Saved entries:
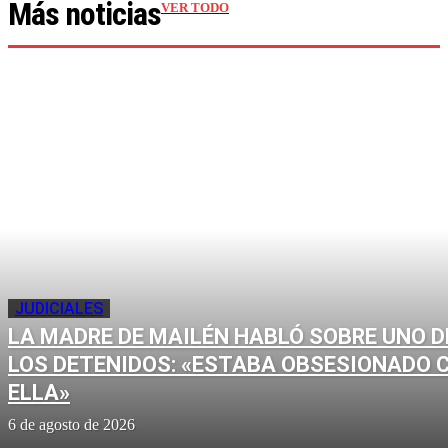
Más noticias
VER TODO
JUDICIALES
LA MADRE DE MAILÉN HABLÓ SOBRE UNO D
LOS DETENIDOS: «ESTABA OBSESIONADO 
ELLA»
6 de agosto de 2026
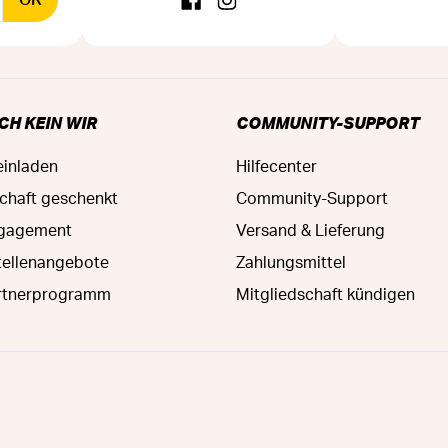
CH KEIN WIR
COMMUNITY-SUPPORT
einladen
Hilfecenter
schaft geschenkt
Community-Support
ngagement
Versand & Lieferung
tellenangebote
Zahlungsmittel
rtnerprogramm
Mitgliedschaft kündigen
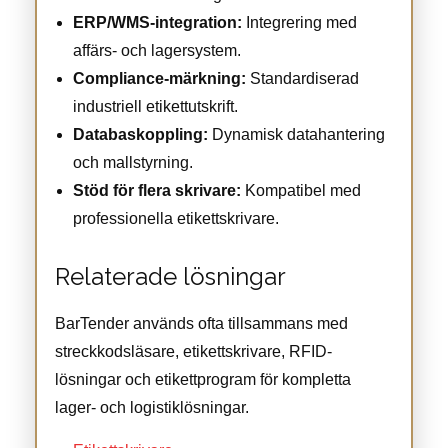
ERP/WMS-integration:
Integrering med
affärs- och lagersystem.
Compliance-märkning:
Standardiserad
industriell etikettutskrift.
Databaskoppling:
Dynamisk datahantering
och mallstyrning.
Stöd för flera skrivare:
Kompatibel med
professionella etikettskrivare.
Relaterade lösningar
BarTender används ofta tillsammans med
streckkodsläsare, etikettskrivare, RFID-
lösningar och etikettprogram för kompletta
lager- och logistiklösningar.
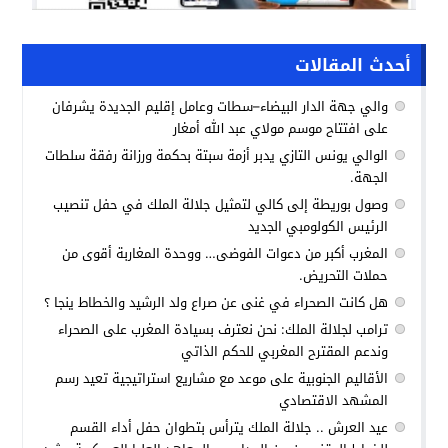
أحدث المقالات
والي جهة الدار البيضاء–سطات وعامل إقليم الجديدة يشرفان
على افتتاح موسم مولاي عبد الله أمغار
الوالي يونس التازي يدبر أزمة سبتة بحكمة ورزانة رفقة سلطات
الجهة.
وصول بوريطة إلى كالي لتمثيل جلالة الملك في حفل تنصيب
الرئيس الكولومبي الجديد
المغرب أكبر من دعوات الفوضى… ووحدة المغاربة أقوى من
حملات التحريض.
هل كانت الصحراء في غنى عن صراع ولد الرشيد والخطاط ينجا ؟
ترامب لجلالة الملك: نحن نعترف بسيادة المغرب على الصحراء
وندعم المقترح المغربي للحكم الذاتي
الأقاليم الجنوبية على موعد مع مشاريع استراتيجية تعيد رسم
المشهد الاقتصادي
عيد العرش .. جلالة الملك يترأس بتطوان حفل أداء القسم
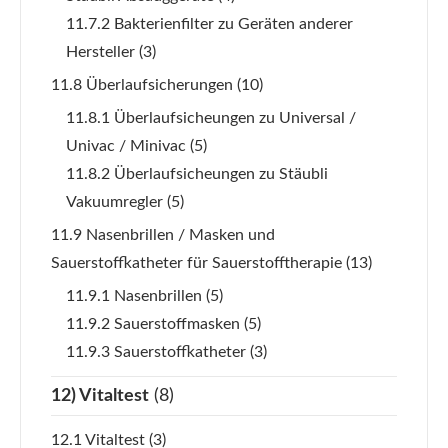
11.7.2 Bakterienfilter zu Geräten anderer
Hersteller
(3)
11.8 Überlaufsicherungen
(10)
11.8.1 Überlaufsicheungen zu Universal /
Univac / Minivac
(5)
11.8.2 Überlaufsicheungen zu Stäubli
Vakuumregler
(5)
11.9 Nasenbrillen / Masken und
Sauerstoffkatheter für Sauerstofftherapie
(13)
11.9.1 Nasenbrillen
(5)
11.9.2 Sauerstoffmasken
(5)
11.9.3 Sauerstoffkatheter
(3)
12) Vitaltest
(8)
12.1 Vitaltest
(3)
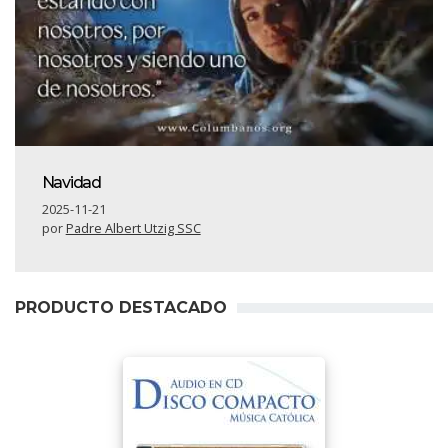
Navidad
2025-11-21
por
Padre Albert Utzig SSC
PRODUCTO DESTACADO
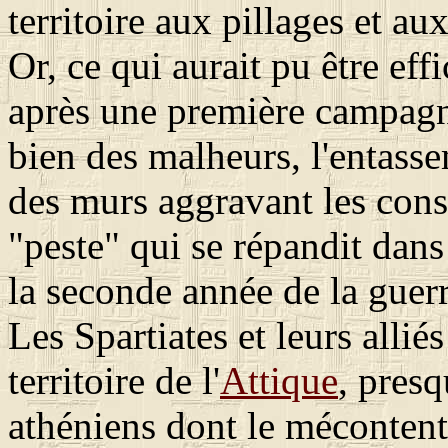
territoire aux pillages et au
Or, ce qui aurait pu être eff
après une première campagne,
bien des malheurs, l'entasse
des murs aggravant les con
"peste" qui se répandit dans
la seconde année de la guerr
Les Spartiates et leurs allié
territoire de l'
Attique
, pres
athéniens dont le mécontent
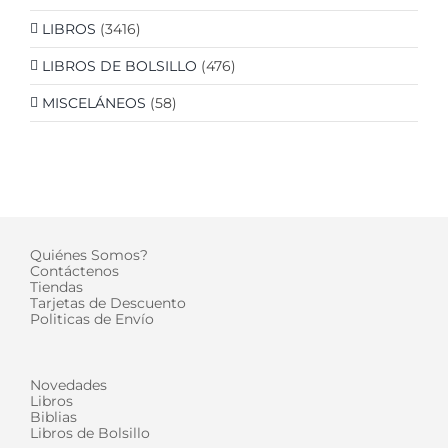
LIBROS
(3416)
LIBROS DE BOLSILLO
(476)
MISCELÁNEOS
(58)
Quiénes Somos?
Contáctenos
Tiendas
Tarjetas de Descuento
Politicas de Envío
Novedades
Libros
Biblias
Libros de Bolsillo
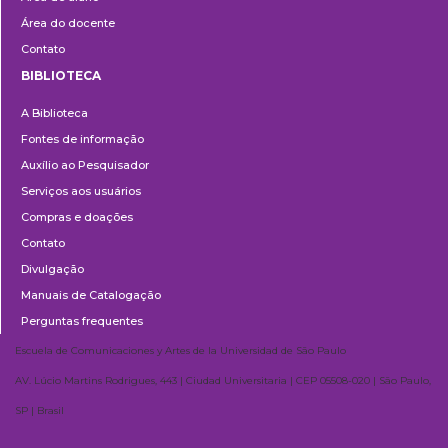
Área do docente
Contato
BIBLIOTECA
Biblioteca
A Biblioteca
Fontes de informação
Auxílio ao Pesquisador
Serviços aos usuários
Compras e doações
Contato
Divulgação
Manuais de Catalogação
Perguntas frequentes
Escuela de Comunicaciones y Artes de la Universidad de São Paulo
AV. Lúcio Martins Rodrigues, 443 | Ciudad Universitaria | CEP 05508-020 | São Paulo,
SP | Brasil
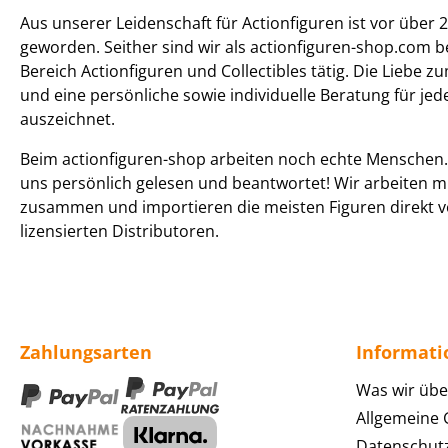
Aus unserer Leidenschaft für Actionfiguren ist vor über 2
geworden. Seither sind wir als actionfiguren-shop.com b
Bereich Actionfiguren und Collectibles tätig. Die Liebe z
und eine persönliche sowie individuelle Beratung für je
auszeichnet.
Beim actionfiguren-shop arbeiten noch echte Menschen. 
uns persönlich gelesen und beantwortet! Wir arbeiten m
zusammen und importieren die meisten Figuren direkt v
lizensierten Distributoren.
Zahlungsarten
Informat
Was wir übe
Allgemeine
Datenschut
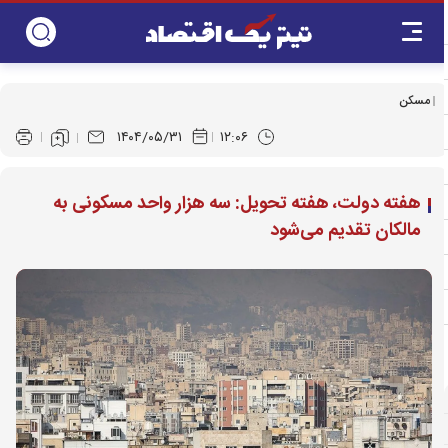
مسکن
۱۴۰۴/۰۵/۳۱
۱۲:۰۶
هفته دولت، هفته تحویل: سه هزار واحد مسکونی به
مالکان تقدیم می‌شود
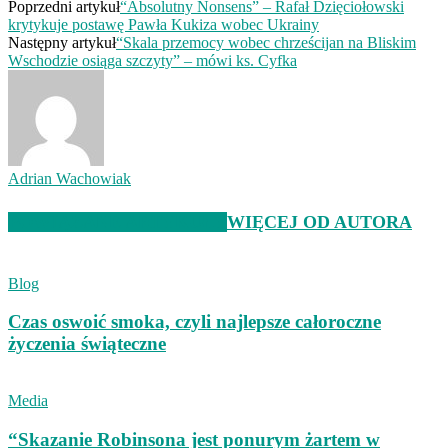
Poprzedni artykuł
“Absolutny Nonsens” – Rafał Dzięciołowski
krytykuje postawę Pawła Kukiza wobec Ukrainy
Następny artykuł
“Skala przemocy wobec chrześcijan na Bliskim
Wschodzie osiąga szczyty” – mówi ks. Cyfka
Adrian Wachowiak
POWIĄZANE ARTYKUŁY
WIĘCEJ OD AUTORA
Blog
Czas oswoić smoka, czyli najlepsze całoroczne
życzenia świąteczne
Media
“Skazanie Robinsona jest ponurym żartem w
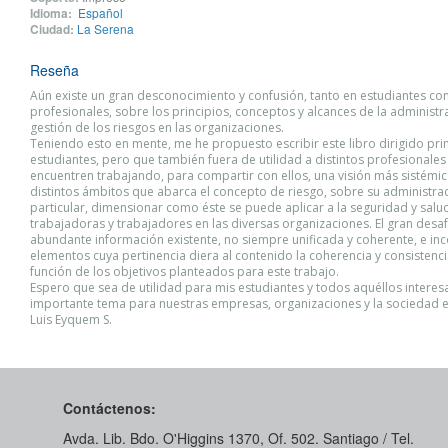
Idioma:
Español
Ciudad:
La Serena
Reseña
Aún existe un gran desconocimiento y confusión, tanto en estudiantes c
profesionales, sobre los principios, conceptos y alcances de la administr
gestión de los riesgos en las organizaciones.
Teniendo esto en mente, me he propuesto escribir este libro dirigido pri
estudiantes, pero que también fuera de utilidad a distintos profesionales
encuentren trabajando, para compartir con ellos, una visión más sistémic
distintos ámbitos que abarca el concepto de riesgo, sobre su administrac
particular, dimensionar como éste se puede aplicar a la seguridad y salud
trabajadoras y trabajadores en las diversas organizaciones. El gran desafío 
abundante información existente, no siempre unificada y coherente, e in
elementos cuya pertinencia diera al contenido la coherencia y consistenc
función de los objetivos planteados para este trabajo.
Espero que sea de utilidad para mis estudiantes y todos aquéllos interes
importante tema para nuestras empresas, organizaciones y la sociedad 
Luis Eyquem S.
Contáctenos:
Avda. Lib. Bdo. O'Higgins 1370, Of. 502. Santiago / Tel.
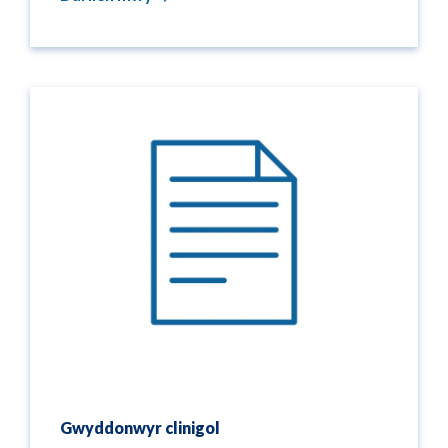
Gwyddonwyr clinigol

## WHAT YOU ARE ASKED TO DO
Gather from the entries above all lines that include the string "gran".

## EXERCISE ANSWER
Aún existe un gran desconocimiento y confusión, tanto en estudiantes c
trabajadoras y trabajadores en las diversas organizaciones. El gran desafío 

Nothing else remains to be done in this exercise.